Healthy cooking methods: grill, boil, steam, braise, broil, roast, microwave, bake

  • What Counts as a Serving?
    Breads, grains & other starches (6-11 servings): 1 slice of bread, 1 oz. unsweetened ready-to-eat cereal, 1/2 cup rice, pasta, cooked cereal 

    Vegetables (3-5 servings): 1 cup raw leafy vegetables, 1/2 cup other vegetables, cooked or raw, 3/4 cup low sodium vegetable juice

    Fruits (2-3 servings): 1 medium apple, orange, banana, pear, 1/2 cup chopped, cooked, canned fruit, 3/4 cup fruit juice

    Milk & Dairy (2-3 servings): 1 cup skim or 1% milk, 1 cup low-fat or fat-free, no sugar added yogurt, 1 1/2 oz. natural cheese, part skim milk, 2 oz. processed cheese, low sodium, part skim

    Meats & Meat Substitutes (2-3 servings): 2-3 oz. cooked lean meat, poultry or fish, 1/2 cup cooked dry beans, 1 egg counts as 1-oz. of lean mean, 2 tablespoons of peanut butter counts as 1-oz. lean meat, 1/3 cup of unsalted nuts counts as 1-oz. meat

    Fats, Oils, Sweets (Use Sparingly)

  • Foods Allowed on the Cardiac-Diabetic Diet
    Meats: chicken (without skin, white meat), turkey (without skin, white meat), pork tenderloin or center chops (with visible fat trimmed off), ham (no cured or canned with salt added), duck & pheasant (without skin), venison, lamb (roast, chop, or let), beef (round, sirloin, flank steak, tenderloin, roast (rib, chuck, rump), steak (T-bone, porterhouse), ground round.
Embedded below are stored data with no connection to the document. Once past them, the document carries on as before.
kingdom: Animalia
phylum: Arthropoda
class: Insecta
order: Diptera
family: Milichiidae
Select choice grades only, with visible fat trimmed off. 

    Meat Substitutes: egg whites, egg substitute (Egg Beaters, Scramblers), tofu (no added salt), fresh fish (no smoked or salted), canned tuna (canned in water and rinsed after opening, no salt added), fresh shellfish (**high in cholesterol…limit to less than 6 oz. per day), dry beans, lentils, legumes, canned beans, lentils, legumes (no salt added)
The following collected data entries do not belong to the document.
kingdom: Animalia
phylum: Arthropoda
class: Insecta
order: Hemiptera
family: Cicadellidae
    Dairy: skim or 1% milk, low fat or nonfat, no sugar added yogurt, fat free cream cheese, low fat or 2% cheese, fat free sour cream, low fat cottage cheese

    Condiments & Seasonings: sugar free jelly or jam, Mrs. Dash, fresh & dried herbs, spices (avoid garlic salt & onion salts), sugar substitutes (Equal, Sweet ‘n Low), pepper, hot sauce, Tabasco, lemon juice, light soy sauce

    Fruits: all fresh fruits, canned fruit in water or juice (no syrup), no sugar added dried fruits, 100% fruit juice (no sugar added)
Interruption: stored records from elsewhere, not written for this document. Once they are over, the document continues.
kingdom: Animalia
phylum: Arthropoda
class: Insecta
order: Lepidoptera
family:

    Vegetables: all fresh vegetables, canned vegetables with no added salt, all frozen vegetables (with no sauces or salt added), low sodium vegetable juice, low sodium salsa

    Grains, Cereals, Pastas: whole wheat breads, whole grains (wheat, bulgur, bran, corn, rye, etc.), basmati or long grain rice, whole grain crackers (unsalted tops), wheat pasta, whole grain oats, whole grain, high fiber cereals

    Fats: avocado, canola, olive, peanut oil, nuts (almonds, cashews, mixed, peanuts, pecans (unsalted, no salt added)), peanut butter, unsalted, light or fat free margarine

vadkins

4 Responses

  1. Marie Edwards

    I have been looking for this type of diet for a verylong time. Thank you so very much.

  2. Pizza Pie 123

    Thanks. This was very helpful.

  3. Mary

    I hate, hate the kitchen and all that goes with it, yet I am supposed to follow this type diet. I wish I could find menus to copy for breakfast, lunch and dinner. I would be happy to eat the same meals more than once. I have no interest whatsoever in monkeying around with food and just wish someone would make it very simple. Any ideas?

  4. Charlene

    thanks so much. my step mom just had open heart surgery and we found out she is also diabetic. I had no idea what to cook for her! I appreciate you posting this!!!